19:53:10 <nickm> I think I'll do a first pass
19:54:13 <nickm> Okay. Most were obviously 0.2.6.x (except maybe they'll get triaged out)
19:54:24 <nickm> two are tricksy: #12163 and #12378
19:54:37 <coderman> asn : i was thinking of another situation i encounter regarding #12450 - captive portal logins, at free wifi hotspots. sometimes it is 1, 2, 10 minutes before "network back up" an "have internet access" are both true
19:55:15 <asn> coderman: yeah, depending on how fast you pass the captive portal,
19:55:22 <coderman> (said clearerly, network up at wifi radio leads actual ability to route out of hotspot by many minutes in captive portal situation ;)
19:55:26 <coderman> indeed
19:55:29 <coderman> *grin*
19:55:41 <asn> coderman: you will either hit #12450, or you will go through all your guards and then add some more (this is the good case).
19:57:25 <coderman> "Why does Roger has so many guards?" because i have so many guards.
19:58:30 <nickm> calling both the straggling tickets 0.2.6 because what harm
20:00:23 * weasel puzzles about #12378
20:01:01 <weasel> what's wrong about 224.0.0.0/3?
20:02:56 <coderman> it should be /8, and mask added wrong causes potentially bad behavior (more with 8. prefix than 224. ...)
20:03:04 <coderman> but also minor
20:03:05 <weasel> if I say 224.0.0.0/3, then that's what I mean.
20:03:09 <coderman> and i haven't done a patch :(
20:03:24 <weasel> how would you know that a /8 was meant?
20:04:12 <coderman> per IANA, /8 is spec.  and per binary math, a prefix of /3 implies more network range than 224. contains
20:04:28 <weasel> erm.  what!?
20:04:46 <weasel> 224.0.0.0/3 is the network from 224.0.0.0 to 255.255.255.255.
20:04:52 <weasel> it's a perfectly valid network range.
20:05:23 <weasel> prefixlengths are not confined to multiples of 8.  that was over 20 years ago.

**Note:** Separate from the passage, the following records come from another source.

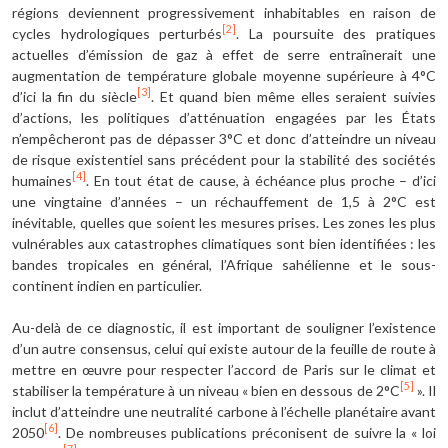
régions deviennent progressivement inhabitables en raison de
[2]
cycles hydrologiques perturbés
. La poursuite des pratiques
actuelles d’émission de gaz à effet de serre entraînerait une
augmentation de température globale moyenne supérieure à 4°C
[3]
d’ici la fin du siècle
. Et quand bien même elles seraient suivies
d’actions, les politiques d’atténuation engagées par les États
n’empêcheront pas de dépasser 3°C et donc d’atteindre un niveau
de risque existentiel sans précédent pour la stabilité des sociétés
[4]
humaines
. En tout état de cause, à échéance plus proche – d’ici
une vingtaine d’années – un réchauffement de 1,5 à 2°C est
inévitable, quelles que soient les mesures prises. Les zones les plus
vulnérables aux catastrophes climatiques sont bien identifiées
: les
bandes tropicales en général, l’Afrique sahélienne et le sous-
continent indien en particulier.
Au-delà de ce diagnostic, il est important de souligner l’existence
d’un autre consensus, celui qui existe autour de la feuille de route à
mettre en œuvre pour respecter l’accord de Paris sur le climat et
[5]
stabiliser la température à un niveau « bien en dessous de 2°C
». Il
inclut d’atteindre une neutralité carbone à l’échelle planétaire avant
[6]
2050
. De nombreuses publications préconisent de suivre la « loi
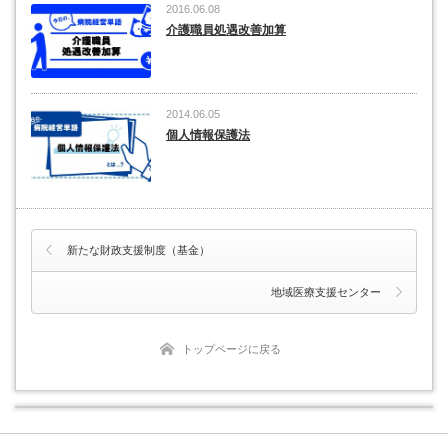
2016.06.08
介護職員処遇改善加算
2014.06.05
個人情報保護法
新たな財政支援制度（基金）
地域医療支援センター
トップページに戻る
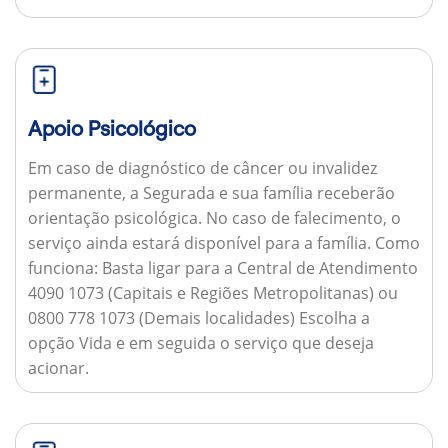
Apoio Psicológico
Em caso de diagnóstico de câncer ou invalidez
permanente, a Segurada e sua família receberão
orientação psicológica. No caso de falecimento, o
serviço ainda estará disponível para a família.
Como
funciona:
Basta ligar para a Central de Atendimento
4090 1073 (Capitais e Regiões Metropolitanas) ou
0800 778 1073 (Demais localidades) Escolha a
opção Vida e em seguida o serviço que deseja
acionar.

20:05:33 <coderman> https://www.iana.org/assignments/ipv4-address-space/ipv4-address-space.xhtml says not, and that hits broadcast as well, which should not be used
20:05:50 <coderman> Last Updated
20:05:51 <coderman> 2014-05-20
20:05:59 <coderman> diff between class based and CIDR with valid prefixes
20:06:16 <weasel> I don't see how iana assignments are even remotely relevant for this discussion
20:06:33 <nickm> Okay, gotta go now.  Thanks, all
20:06:34 <coderman> i do see your point though. 224.0.0.0/3 could be seen as "all the rest to the top" mask
20:06:41 <coderman> the only valid /3 perhaps
20:06:43 <weasel> are you saying that 10.224.0.0/11 is invalid and clearly 10.224.0.0/16 was meant?